Nach der Graffiti-Attacke verlief der erste Schultag nach den Ferien ohne Zwischenfälle.

Kempen. Friedlich verlief gestern der erste Schultag nach den Weihnachtsferien am Thomaeum. Nach den Schmierereien in der Nacht zu Heiligabend (die WZ berichtete) hatten Schulleitung und Polizei zunächst das Schlimmste befürchtet.

Die Graffiti gingen weit über das Maß der üblichen Kritzeleien hinaus: Zwei Jugendliche hatten mit ihren Spraydosen namentlich einigen Lehrern- darunter Schulleiter Edmund Kaum(58)- den Tod gewünscht und den gestrigen 7.Januar als "Tag der Abrechnung" angekündigt.

"Es besteht keine akute Gefahr."

Edmund Kaum, Schulleiter

Nach umfangreichen Ermittlungen konnte die Kripo das Duo vor einigen Tagen stellen. Es handelt sich um einen 16-Jährigen, der am Thomaeum die 10.Klasse besucht, sowie einen 17-Jährigen, der das Gymnasium vor anderthalb Jahren verlassen hat.

"Es besteht keine akute Gefahr", versicherte Mittwochmittag Thomaeum-Schulleiter Kaum auf WZ-Nachfrage. Weil es seit Anfang der Woche Anfragen von besorgten Eltern gegeben habe, hat Kaum auf der Homepage der Schule ausführlich Stellung bezogen zu dem Fall.

Der Direktor zitiert auch die Polizei: "Die Ermittlungen haben keinerlei Anhaltspunkte dafür ergeben, dass an der Schule eine Gewalttat oder ein Amoklauf stattfinden sollte." Dennoch hatten einige Eltern ihre Kinder gestern sicherheitshalber zu Hause gelassen.

Tradition Das Thomaeum ist das älteste Gymnasium Kempens und wurde 1659 gegründet.

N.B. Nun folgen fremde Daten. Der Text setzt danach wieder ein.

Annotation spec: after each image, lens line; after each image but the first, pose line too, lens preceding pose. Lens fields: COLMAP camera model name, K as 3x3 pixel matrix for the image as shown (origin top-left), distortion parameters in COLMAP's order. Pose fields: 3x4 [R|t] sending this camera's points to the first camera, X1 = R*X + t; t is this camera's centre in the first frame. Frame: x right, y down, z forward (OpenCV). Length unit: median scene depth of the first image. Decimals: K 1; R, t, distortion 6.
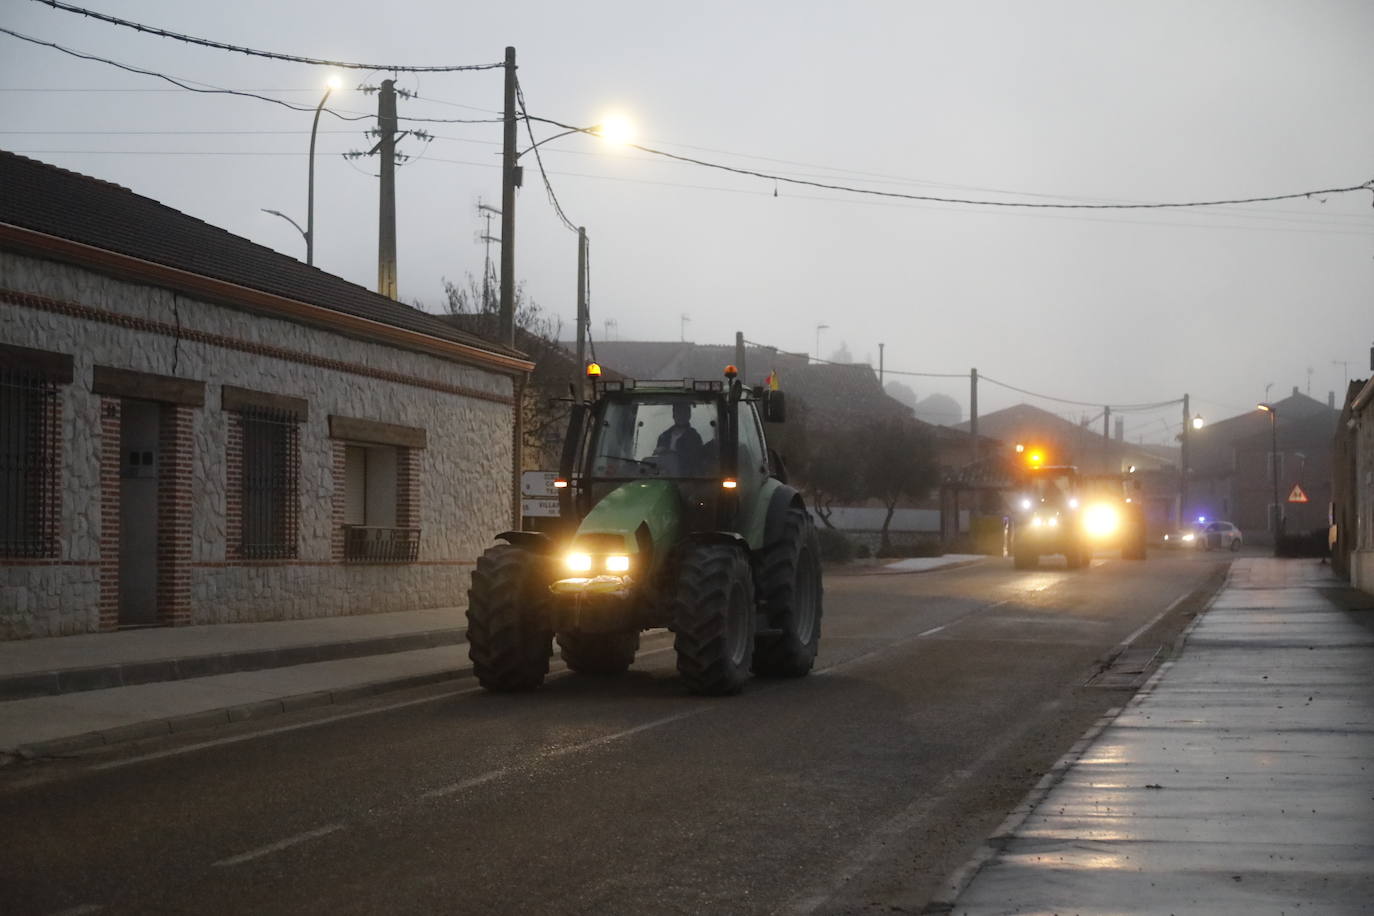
lens RADIAL K [[2360.1, 0, 711.8], [0, 2360.1, 503.6], [0, 0, 1]] dist [0.002895, -0.106110]
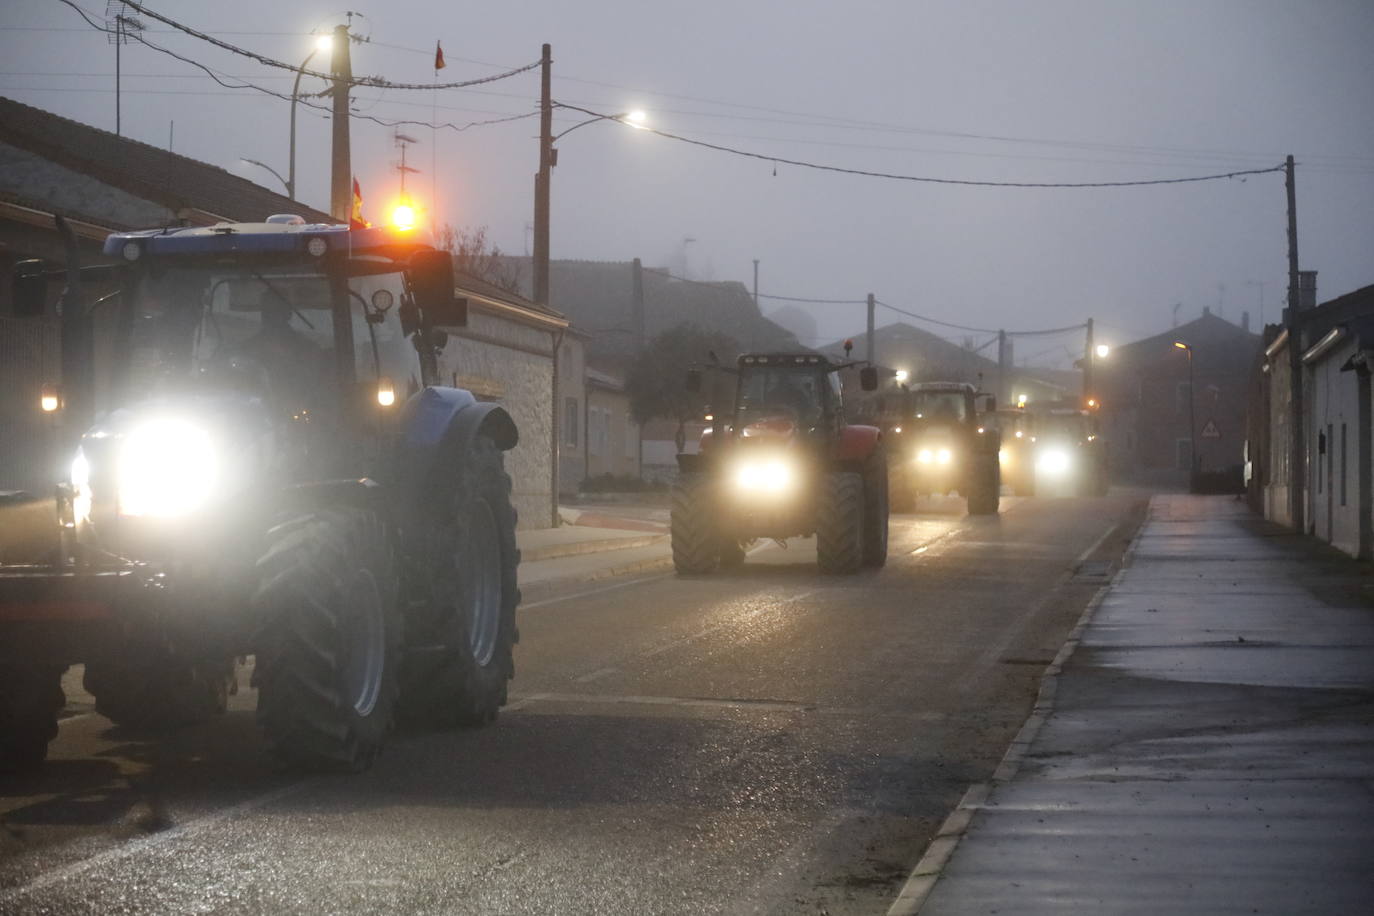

Thomas Die Schule ist benannt nach Thomas a Kempis (1380-1471), dem Kempener Kirchenlehrer und Verfasser der "Nachfolge Christi".

Größe Momentan besuchen 935Schüler das Thomaeum. Sie werden von rund 60Lehrern unterrichtet. Direktor ist seit achteinhalb Jahren Edmund Kaum (Foto).

Sitz Vor seinem heutigen Standort "Am Gymnasium 4" befand sich das Thomaeum in Burse, Franziskanerkloster und Burg. Seit 1925 ist es am heutigen Standort, wo zuvor das Königliche Lehrerseminar war.

Absolventen Thomaeer sind Persönlichkeiten wie der Augenarzt Albert Mooren, der Sprachforscher Werner Jaeger, der Schriftsteller Herbert Sleegers, der Weihbischof Karl Borsch oder der Pianist Tobias Koch.

Auch die Polizei zeigte am Thomaeum Präsenz. Der Bezirksbeamte Norbert Wans führte viele Gespräche mit Schülern, Lehrern und Eltern.

Mittags bat Kaum die Thomaeum-Pädagogen zu einer Dienstbesprechung ins Lehrerzimmer und berichtete über den Vorfall. Zuvor hatte ein Gespräch mit dem Schülersprecher Dominik Holzaht-Grimme stattgefunden.

Bei den beiden Jugendlichen gilt der 17-Jährige- er soll der Anstifter gewesen sein- als polizeibekannt. Der 16-Jährige hat zwar keine Polizeiakte, ist aber am Thomaeum seit Jahren auffällig. Die Schulkonferenz entscheidet jetzt, ob der Zehntklässler von der Schule verwiesen wird. Es wäre der erste Schulverweis in der Ära Kaum, der seit Sommer 2001 das Thomaeum leitet. Gegen beide Jugendlichen wird ein polizeiliches Strafverfahren eingeleitet.